Saved data entries:
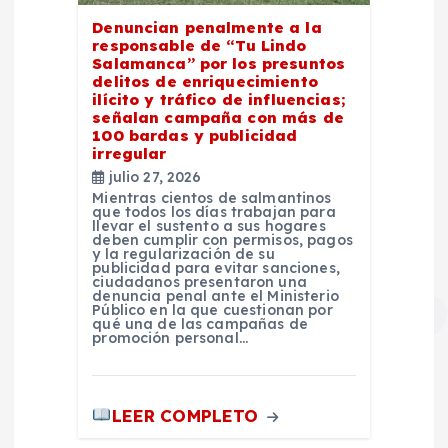
Denuncian penalmente a la
responsable de “Tu Lindo
Salamanca” por los presuntos
delitos de enriquecimiento
ilícito y tráfico de influencias;
señalan campaña con más de
100 bardas y publicidad
irregular
julio 27, 2026
Mientras cientos de salmantinos
que todos los días trabajan para
llevar el sustento a sus hogares
deben cumplir con permisos, pagos
y la regularización de su
publicidad para evitar sanciones,
ciudadanos presentaron una
denuncia penal ante el Ministerio
Público en la que cuestionan por
qué una de las campañas de
promoción personal…
LEER COMPLETO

Action item: Output the lines of the data as a numbered list, omitting blank lines and leaving out the pictures.

Response area:
1. Denuncian penalmente a la
2. responsable de “Tu Lindo
3. Salamanca” por los presuntos
4. delitos de enriquecimiento
5. ilícito y tráfico de influencias;
6. señalan campaña con más de
7. 100 bardas y publicidad
8. irregular
9. julio 27, 2026
10. Mientras cientos de salmantinos
11. que todos los días trabajan para
12. llevar el sustento a sus hogares
13. deben cumplir con permisos, pagos
14. y la regularización de su
15. publicidad para evitar sanciones,
16. ciudadanos presentaron una
17. denuncia penal ante el Ministerio
18. Público en la que cuestionan por
19. qué una de las campañas de
20. promoción personal…
21. LEER COMPLETO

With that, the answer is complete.